While most planetary geology is done from afar, it’s amazing what we can do when samples are brought back to Earth. In a recent study of pieces returned from the asteroid 162173 Ryugu, scientists report in Science Advances that the rubble-pile asteroid hailed from a parent body with a wet past.
Japan’s Hayabusa 2 spacecraft returned the sample of more than 5 grams (about the mass of a U.S. nickel) to Earth on December 5, 2020. With the sample, researchers can study a pristine example of the primordial solar system that, unlike meteorites, is not contaminated and altered by a hot trip through Earth’s atmosphere.
Previous studies have found that Ryugu is likely a carbonaceous chondrite, a type of asteroid that is rich in carbon, volatiles (including water), and organics.
However, while most elements are similarly distributed across Ryugu and its carbonaceous siblings, scientists have previously found the distribution of chromium doesn’t follow the same pattern. This one element varies in concentration more widely over Ryugu’s surface than in other studied examples of the same type of asteroid.

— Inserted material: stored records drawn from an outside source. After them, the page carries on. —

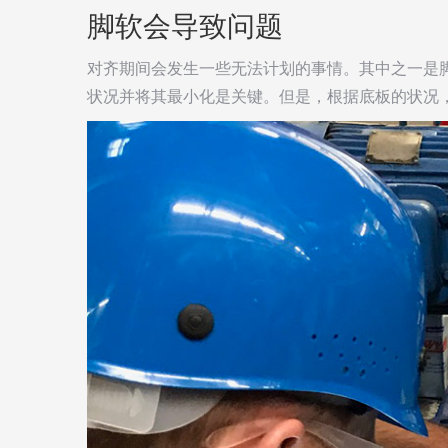
脚软会导致问题
对齐期间会发生一些无法计划的事情。其中之一是
状况并将其最小化是关键。但是，根据底板的状况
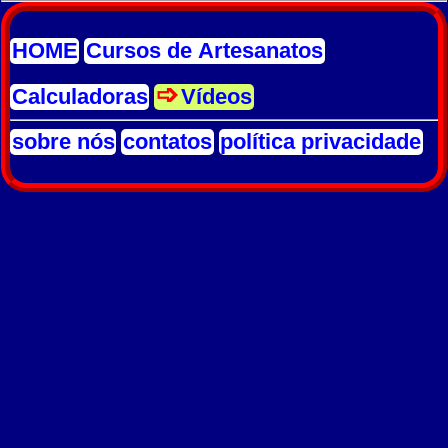
HOME
Cursos de Artesanatos
Calculadoras
Vídeos
sobre nós
contatos
política privacidade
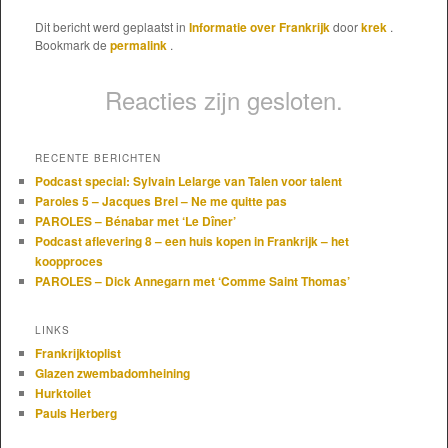
Dit bericht werd geplaatst in
Informatie over Frankrijk
door
krek
.
Bookmark de
permalink
.
Reacties zijn gesloten.
RECENTE BERICHTEN
Podcast special: Sylvain Lelarge van Talen voor talent
Paroles 5 – Jacques Brel – Ne me quitte pas
PAROLES – Bénabar met ‘Le Dîner’
Podcast aflevering 8 – een huis kopen in Frankrijk – het
koopproces
PAROLES – Dick Annegarn met ‘Comme Saint Thomas’
LINKS
Frankrijktoplist
Glazen zwembadomheining
Hurktoilet
Pauls Herberg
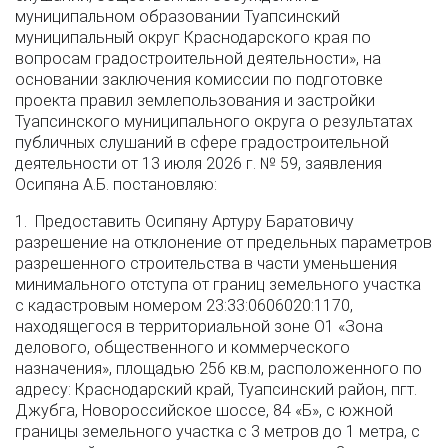
муниципальном образовании Туапсинский
муниципальный округ Краснодарского края по
вопросам градостроительной деятельности», на
основании заключения комиссии по подготовке
проекта правил землепользования и застройки
Туапсинского муниципального округа о результатах
публичных слушаний в сфере градостроительной
деятельности от 13 июля 2026 г. № 59, заявления
Осипяна А.Б. постановляю:
1. Предоставить Осипяну Артуру Баратовичу
разрешение на отклонение от предельных параметров
разрешенного строительства в части уменьшения
минимального отступа от границ земельного участка
с кадастровым номером 23:33:0606020:1170,
находящегося в территориальной зоне О1 «Зона
делового, общественного и коммерческого
назначения», площадью 256 кв.м, расположенного по
адресу: Краснодарский край, Туапсинский район, пгт.
Джубга, Новороссийское шоссе, 84 «Б», с южной
границы земельного участка с 3 метров до 1 метра, с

To understand why, a large team led by Tetsuya Yokoyama (Tokyo Institute of Technology) zeroed in on this element, measuring the ratio of chromium-54 to chromium-52 in the Ryugu sample. This isotopic ratio gives clues to the asteroid’s origins; because chromium dissolves in water, water-based chemistry set chromium’s distribution within the asteroid long ago. Now, however, that ratio remains stable under the dry conditions seen on modern-day Ryugu. The element’s distribution thus preserves a record of past water exposure.

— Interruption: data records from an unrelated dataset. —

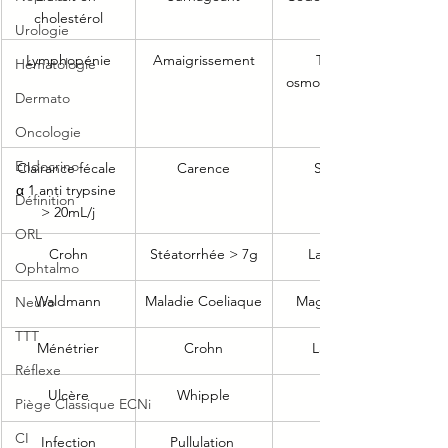
cholestérol
Urologie
Lymphopénie
Amaigrissement
Trou 
Hématologie
osmotique   > 
Dermato
Oncologie
Endocrino
Clairance fécale 
Carence
Sucre
α 1 anti trypsine 
Définition
> 20mL/j
ORL
Crohn
Stéatorrhée > 7g
Lactose
Ophtalmo
Waldmann
Maladie Coeliaque
Magnesium
Neuro
TTT
Ménétrier
Crohn
Laxatif
Réflexe
Ulcère
Whipple
Piège Classique ECNi
CI
Infection
Pullulation 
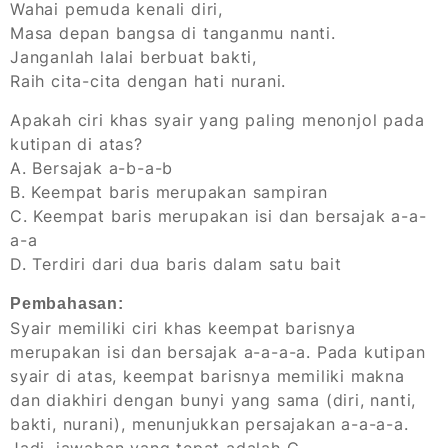
Wahai pemuda kenali diri,
Masa depan bangsa di tanganmu nanti.
Janganlah lalai berbuat bakti,
Raih cita-cita dengan hati nurani.
Apakah ciri khas syair yang paling menonjol pada
kutipan di atas?
A. Bersajak a-b-a-b
B. Keempat baris merupakan sampiran
C. Keempat baris merupakan isi dan bersajak a-a-
a-a
D. Terdiri dari dua baris dalam satu bait
Pembahasan:
Syair memiliki ciri khas keempat barisnya
merupakan isi dan bersajak a-a-a-a. Pada kutipan
syair di atas, keempat barisnya memiliki makna
dan diakhiri dengan bunyi yang sama (diri, nanti,
bakti, nurani), menunjukkan persajakan a-a-a-a.
Jadi, jawaban yang tepat adalah C.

The researchers also looked at another isotopic ratio, of titanium-50 to titanium-47, which served as a point of comparison. Indeed, while the ratios of titanium seen in the study showed little variance, the ratios of chromium isotopes varied by nearly a factor of two.
“Both of the chromium and titanium isotope ratios for Ryugu are different from those of Earth and any type of meteorite, except for the Ivuna-type carbonaceous chondrite,” Yokoyama says. The result suggests that wherever Ryugu and other Ivuna-type chondrites come from, it’s different from the origin of other meteorites — “possibly from the outer solar system,” he adds. “This finding reinforces our previous conclusion that Ryugu and carbonaceous chondrites share a common heritage.”

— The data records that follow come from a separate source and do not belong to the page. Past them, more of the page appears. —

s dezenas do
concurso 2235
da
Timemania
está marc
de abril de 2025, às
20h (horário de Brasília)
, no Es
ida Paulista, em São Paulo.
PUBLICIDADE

Carbonaceous chondrites only rarely survive a meteorite’s journey to Earth’s surface, so they are tough to study on Earth. Ryugu’s sample return thus offers a pristine look at this rare rock type. It’s even possible that carbonaceous chondrites, which are among the most water-rich asteroids, helped deliver water to early Earth.
Indeed, the way the chromium isotopes vary across Ryugu’s surface suggests that water interacted with the element on millimeter scales within the first several million years of the solar system. That water-based chemistry would have happened when Ryugu was still part of a larger parent body. After the parent body broke up, the rubble that remained lost its water. While the impact itself might have caused water loss, space weathering might also have eroded water more gradually. Now the rubble pile appears to be completely dry, at least from the outside.
Ryugu samples are now open for scientists to request for study under the Japan Aerspace Exploration Agency’s Announcement of Opportunity, and additional studies on the samples’ composition are forthcoming.
The researchers suggest that the OSIRIS-Rex team likewise take care to “obtain unbiased isotopic compositions,” as samples from another rubble-pile asteroid, 101955 Bennu, also recently returned to Earth, are prepared for study.
Meanwhile, Hayabusa 2 is now in its extended mission, named Hayabusa# (read as “Hayabusa Sharp”). Watch for close flybys of asteroids 2001 CC21 and 1998 KY26 in 2026 and 2031, respectively.